YOUR ASSIGNMENT ▸ Please return, word for word, the line containing "the customer ahead of time." and each line after it through the end of the data below, and nothing else.

RECORDS ▸
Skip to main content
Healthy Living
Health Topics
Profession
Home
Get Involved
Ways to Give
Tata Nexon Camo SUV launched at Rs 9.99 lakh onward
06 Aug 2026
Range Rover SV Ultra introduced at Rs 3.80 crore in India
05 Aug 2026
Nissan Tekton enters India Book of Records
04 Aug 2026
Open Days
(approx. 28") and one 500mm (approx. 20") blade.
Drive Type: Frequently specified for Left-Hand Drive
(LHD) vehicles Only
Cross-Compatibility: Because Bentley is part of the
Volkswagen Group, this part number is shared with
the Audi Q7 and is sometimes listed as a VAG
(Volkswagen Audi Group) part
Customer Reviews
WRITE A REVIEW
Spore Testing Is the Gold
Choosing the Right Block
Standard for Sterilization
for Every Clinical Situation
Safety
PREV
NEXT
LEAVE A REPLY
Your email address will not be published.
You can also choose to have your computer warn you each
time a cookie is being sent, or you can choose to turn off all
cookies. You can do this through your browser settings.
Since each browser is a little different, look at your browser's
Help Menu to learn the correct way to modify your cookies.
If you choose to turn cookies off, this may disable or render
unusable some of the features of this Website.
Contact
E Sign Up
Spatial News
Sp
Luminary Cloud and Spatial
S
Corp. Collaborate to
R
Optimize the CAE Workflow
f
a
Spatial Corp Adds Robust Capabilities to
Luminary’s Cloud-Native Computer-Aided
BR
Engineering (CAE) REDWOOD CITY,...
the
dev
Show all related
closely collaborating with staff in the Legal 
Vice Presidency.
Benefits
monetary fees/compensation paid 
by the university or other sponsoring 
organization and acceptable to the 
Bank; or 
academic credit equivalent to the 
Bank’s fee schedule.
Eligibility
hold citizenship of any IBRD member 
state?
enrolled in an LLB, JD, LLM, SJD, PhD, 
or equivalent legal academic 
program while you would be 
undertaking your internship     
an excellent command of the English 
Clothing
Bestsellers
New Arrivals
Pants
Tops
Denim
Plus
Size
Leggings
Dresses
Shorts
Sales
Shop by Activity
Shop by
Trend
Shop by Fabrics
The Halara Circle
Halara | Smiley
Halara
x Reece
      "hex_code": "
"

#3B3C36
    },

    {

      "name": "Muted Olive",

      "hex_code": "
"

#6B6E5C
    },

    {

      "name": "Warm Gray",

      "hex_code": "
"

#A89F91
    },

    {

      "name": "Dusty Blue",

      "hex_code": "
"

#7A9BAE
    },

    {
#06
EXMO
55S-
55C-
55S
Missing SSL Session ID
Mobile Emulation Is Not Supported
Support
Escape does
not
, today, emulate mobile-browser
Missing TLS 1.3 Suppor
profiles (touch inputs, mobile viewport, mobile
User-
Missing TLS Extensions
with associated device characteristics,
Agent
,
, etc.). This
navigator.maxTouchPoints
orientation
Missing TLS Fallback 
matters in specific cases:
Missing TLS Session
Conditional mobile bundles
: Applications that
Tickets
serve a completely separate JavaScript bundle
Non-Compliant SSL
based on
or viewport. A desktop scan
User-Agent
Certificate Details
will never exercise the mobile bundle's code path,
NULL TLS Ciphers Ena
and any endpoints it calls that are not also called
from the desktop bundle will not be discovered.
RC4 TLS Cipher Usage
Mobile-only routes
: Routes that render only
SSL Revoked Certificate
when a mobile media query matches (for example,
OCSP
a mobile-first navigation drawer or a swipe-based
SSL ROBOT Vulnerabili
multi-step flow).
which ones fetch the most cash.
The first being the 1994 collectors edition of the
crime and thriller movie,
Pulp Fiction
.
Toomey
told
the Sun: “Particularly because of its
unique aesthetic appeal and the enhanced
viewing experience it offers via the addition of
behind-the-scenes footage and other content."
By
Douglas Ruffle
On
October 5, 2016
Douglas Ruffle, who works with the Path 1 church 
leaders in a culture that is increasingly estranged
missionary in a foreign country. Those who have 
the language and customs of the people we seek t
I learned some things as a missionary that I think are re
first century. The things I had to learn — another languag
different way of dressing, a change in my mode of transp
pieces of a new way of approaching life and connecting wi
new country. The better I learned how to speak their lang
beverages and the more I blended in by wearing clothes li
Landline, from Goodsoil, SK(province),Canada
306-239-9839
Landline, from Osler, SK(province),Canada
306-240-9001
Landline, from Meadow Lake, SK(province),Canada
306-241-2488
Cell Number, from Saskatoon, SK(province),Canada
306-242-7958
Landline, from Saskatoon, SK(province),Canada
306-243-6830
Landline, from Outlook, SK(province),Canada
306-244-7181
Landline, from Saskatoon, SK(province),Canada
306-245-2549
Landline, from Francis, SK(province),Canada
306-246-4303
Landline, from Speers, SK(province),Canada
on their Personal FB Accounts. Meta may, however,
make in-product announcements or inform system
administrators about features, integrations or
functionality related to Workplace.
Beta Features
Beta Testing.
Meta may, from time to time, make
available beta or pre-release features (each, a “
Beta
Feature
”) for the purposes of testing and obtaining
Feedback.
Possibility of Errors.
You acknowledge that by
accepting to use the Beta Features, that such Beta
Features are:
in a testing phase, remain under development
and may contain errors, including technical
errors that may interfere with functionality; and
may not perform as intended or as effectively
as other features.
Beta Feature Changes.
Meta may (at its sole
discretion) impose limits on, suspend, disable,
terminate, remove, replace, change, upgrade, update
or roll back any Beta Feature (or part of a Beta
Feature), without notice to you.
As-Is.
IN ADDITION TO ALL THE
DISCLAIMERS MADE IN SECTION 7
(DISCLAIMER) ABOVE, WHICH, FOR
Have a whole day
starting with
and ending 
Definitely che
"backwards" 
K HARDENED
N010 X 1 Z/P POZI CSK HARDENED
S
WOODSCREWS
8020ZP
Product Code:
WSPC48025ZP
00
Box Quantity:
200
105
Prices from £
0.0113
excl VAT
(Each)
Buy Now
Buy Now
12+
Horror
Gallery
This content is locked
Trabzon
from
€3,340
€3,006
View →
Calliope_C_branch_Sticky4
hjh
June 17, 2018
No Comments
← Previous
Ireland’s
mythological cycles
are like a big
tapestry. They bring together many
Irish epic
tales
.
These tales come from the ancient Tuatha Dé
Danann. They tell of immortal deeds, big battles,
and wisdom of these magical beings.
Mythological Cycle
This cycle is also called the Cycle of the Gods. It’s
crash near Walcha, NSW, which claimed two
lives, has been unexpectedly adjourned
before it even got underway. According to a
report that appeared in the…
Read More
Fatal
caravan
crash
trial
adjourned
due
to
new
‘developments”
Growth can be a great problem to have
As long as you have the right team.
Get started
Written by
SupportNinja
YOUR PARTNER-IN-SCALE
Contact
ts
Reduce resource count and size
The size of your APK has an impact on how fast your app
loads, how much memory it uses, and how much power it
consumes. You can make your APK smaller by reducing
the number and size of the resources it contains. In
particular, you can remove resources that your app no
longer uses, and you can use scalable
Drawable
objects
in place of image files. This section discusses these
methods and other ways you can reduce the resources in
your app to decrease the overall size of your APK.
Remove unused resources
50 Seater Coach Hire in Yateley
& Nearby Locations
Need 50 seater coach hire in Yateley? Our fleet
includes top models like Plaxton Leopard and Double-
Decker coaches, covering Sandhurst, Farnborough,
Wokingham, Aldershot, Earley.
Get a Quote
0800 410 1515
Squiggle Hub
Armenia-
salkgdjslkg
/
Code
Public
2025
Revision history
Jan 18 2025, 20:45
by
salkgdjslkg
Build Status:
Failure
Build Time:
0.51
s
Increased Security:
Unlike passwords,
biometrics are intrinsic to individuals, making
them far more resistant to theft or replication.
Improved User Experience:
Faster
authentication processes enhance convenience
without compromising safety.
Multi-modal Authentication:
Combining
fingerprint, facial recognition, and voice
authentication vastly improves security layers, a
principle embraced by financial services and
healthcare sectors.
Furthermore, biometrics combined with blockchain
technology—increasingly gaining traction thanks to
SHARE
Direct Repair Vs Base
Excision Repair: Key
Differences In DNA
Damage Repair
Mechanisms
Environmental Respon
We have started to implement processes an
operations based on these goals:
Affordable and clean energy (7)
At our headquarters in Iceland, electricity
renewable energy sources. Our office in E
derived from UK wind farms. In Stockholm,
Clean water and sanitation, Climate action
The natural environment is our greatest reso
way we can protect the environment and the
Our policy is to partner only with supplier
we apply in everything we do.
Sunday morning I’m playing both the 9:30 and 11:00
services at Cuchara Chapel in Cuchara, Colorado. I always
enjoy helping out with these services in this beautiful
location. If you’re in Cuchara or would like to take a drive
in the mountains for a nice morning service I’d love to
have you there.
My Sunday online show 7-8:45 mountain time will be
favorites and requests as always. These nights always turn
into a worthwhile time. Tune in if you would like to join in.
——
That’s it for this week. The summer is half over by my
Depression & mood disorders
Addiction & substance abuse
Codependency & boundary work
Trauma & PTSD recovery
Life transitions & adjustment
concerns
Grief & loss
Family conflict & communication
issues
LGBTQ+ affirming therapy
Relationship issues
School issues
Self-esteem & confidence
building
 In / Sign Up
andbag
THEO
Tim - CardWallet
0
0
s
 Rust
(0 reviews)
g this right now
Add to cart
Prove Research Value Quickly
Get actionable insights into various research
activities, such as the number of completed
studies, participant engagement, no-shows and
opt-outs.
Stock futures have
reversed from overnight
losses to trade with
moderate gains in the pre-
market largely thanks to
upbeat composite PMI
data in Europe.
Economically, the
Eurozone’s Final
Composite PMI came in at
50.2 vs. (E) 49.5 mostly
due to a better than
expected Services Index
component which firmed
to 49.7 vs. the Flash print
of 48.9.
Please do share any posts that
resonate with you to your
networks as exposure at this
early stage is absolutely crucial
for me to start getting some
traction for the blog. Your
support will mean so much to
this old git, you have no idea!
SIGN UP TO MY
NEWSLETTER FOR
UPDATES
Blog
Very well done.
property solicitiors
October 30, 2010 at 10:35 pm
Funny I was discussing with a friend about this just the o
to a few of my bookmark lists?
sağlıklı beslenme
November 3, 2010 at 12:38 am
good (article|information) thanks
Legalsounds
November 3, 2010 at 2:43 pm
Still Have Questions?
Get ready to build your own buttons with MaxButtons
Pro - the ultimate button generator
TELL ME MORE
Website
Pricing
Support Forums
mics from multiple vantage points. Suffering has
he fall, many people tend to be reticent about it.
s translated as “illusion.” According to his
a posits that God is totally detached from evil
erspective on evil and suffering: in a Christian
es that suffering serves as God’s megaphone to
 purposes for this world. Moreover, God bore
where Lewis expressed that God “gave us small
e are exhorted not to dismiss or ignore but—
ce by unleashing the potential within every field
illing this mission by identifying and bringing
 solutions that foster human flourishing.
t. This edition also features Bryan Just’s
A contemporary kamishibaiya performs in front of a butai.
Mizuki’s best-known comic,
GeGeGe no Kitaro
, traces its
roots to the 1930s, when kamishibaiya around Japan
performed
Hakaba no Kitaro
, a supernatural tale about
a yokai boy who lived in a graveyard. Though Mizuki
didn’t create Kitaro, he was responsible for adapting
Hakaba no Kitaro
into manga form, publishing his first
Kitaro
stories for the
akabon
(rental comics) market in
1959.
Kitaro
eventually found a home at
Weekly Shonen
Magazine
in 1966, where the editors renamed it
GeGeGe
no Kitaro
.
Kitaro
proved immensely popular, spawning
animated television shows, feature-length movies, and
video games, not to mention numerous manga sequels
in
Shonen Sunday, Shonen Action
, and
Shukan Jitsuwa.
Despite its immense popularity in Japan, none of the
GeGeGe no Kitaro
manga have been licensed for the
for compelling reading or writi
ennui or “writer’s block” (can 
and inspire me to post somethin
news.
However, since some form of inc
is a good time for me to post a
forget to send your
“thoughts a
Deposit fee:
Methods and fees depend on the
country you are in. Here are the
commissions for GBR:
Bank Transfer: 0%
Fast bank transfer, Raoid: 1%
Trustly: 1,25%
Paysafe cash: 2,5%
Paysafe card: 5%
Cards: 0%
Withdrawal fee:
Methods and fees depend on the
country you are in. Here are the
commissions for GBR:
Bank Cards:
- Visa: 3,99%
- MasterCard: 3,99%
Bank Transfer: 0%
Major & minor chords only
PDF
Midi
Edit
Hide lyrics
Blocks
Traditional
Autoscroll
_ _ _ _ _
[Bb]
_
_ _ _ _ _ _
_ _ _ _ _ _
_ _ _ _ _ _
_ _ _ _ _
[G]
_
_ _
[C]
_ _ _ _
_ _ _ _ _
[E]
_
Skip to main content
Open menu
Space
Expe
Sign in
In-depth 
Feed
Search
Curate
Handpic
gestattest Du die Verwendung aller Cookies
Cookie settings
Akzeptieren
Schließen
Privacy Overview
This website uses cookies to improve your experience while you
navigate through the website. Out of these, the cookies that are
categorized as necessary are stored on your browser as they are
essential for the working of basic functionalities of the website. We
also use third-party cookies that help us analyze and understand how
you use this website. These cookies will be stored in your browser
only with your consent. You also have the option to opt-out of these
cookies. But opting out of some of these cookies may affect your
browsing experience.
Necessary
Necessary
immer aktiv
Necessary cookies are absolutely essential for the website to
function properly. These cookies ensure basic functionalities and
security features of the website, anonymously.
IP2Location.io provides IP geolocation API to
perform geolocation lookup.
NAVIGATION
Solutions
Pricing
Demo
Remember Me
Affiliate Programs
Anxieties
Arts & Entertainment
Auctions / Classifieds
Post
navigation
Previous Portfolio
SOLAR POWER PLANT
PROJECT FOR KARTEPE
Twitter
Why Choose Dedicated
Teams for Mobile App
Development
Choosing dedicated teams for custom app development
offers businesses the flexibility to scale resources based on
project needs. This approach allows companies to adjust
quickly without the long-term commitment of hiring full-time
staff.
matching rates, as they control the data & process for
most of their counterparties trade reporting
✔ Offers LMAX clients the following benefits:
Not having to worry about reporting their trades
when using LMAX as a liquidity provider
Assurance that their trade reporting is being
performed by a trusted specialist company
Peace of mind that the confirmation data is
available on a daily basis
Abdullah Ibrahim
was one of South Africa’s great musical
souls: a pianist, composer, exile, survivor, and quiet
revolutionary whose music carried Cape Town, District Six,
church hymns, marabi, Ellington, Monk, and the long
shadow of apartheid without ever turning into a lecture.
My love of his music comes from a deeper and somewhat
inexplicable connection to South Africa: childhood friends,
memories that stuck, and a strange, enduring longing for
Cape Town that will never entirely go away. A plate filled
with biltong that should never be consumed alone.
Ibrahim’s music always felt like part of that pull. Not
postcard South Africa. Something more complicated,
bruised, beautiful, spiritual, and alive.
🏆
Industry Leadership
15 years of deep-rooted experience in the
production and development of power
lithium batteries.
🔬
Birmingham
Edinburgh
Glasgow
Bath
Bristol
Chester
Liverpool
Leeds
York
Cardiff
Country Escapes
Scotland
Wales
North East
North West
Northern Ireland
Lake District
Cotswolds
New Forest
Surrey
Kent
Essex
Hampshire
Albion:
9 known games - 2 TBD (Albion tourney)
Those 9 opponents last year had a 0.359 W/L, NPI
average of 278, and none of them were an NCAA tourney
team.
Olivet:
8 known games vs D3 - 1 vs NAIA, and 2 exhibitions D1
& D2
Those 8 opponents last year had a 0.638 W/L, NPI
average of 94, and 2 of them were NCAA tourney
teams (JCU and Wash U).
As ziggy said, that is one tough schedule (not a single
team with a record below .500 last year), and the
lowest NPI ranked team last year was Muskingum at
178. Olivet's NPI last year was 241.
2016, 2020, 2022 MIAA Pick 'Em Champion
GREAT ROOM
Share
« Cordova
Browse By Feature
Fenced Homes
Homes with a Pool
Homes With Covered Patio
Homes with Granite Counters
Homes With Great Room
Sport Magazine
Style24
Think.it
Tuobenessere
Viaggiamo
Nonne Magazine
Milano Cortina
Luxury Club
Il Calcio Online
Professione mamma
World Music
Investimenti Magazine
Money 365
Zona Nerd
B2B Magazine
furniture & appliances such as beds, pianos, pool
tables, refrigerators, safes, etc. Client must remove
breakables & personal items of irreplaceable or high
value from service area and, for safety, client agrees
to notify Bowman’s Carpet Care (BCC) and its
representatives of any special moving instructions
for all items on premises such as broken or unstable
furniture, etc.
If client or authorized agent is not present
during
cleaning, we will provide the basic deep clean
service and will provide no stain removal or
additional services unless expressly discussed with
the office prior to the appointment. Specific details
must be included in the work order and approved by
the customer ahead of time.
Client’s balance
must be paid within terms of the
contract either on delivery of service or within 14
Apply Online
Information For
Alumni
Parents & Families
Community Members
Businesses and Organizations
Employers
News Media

ANSWER FOR THE TASK ▸
the customer ahead of time.
Client’s balance
must be paid within terms of the
contract either on delivery of service or within 14
Apply Online
Information For
Alumni
Parents & Families
Community Members
Businesses and Organizations
Employers
News Media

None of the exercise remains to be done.